▸ WHAT YOU ARE ASKED TO DO
An exact copy of every entry below is required, and no picture may appear in it.

[Stored items]
┌────────
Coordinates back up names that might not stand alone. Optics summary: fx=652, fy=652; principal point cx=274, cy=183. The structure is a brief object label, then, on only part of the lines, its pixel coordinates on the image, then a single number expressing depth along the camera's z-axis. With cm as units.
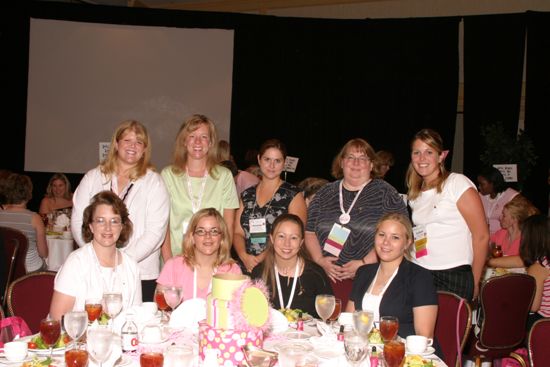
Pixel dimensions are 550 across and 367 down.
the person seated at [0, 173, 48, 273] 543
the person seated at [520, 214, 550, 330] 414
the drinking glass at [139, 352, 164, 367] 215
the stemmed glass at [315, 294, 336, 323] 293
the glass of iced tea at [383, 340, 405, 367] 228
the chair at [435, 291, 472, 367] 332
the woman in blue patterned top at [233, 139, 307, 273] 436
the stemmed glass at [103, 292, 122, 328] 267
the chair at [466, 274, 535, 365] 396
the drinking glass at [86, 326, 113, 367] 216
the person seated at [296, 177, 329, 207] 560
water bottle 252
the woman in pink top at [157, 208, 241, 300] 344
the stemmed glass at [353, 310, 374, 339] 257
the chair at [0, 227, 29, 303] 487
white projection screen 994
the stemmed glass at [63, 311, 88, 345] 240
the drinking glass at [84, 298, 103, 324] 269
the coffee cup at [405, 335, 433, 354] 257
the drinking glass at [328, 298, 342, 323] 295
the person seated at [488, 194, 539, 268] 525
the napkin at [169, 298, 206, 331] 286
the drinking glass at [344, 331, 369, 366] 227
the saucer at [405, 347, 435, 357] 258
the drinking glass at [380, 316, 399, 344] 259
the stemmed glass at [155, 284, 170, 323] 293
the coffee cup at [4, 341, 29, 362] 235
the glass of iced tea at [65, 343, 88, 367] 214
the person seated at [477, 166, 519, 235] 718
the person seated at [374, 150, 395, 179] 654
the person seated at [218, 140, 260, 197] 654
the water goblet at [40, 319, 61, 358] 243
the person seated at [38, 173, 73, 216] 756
└────────
▸ RESPONSE AREA
Coordinates back up names that might not stand alone. Optics summary: fx=652, fy=652; principal point cx=274, cy=183. The structure is a brief object label, then, on only part of the lines, its pixel coordinates on the image, then a single number expressing depth along the camera's z-axis. With cm as units.
Pixel dimensions are 550 across and 367 down.
the person seated at [0, 173, 48, 273] 543
the person seated at [520, 214, 550, 330] 414
the drinking glass at [139, 352, 164, 367] 215
the stemmed glass at [315, 294, 336, 323] 293
the glass of iced tea at [383, 340, 405, 367] 228
the chair at [435, 291, 472, 367] 332
the woman in blue patterned top at [233, 139, 307, 273] 436
the stemmed glass at [103, 292, 122, 328] 267
the chair at [466, 274, 535, 365] 396
the drinking glass at [86, 326, 113, 367] 216
the person seated at [296, 177, 329, 207] 560
water bottle 252
the woman in pink top at [157, 208, 241, 300] 344
the stemmed glass at [353, 310, 374, 339] 257
the chair at [0, 227, 29, 303] 487
white projection screen 994
the stemmed glass at [63, 311, 88, 345] 240
the drinking glass at [84, 298, 103, 324] 269
the coffee cup at [405, 335, 433, 354] 257
the drinking glass at [328, 298, 342, 323] 295
the person seated at [488, 194, 539, 268] 525
the napkin at [169, 298, 206, 331] 286
the drinking glass at [344, 331, 369, 366] 227
the saucer at [405, 347, 435, 357] 258
the drinking glass at [380, 316, 399, 344] 259
the stemmed glass at [155, 284, 170, 323] 293
the coffee cup at [4, 341, 29, 362] 235
the glass of iced tea at [65, 343, 88, 367] 214
the person seated at [477, 166, 519, 235] 718
the person seated at [374, 150, 395, 179] 654
the person seated at [218, 140, 260, 197] 654
the water goblet at [40, 319, 61, 358] 243
the person seated at [38, 173, 73, 216] 756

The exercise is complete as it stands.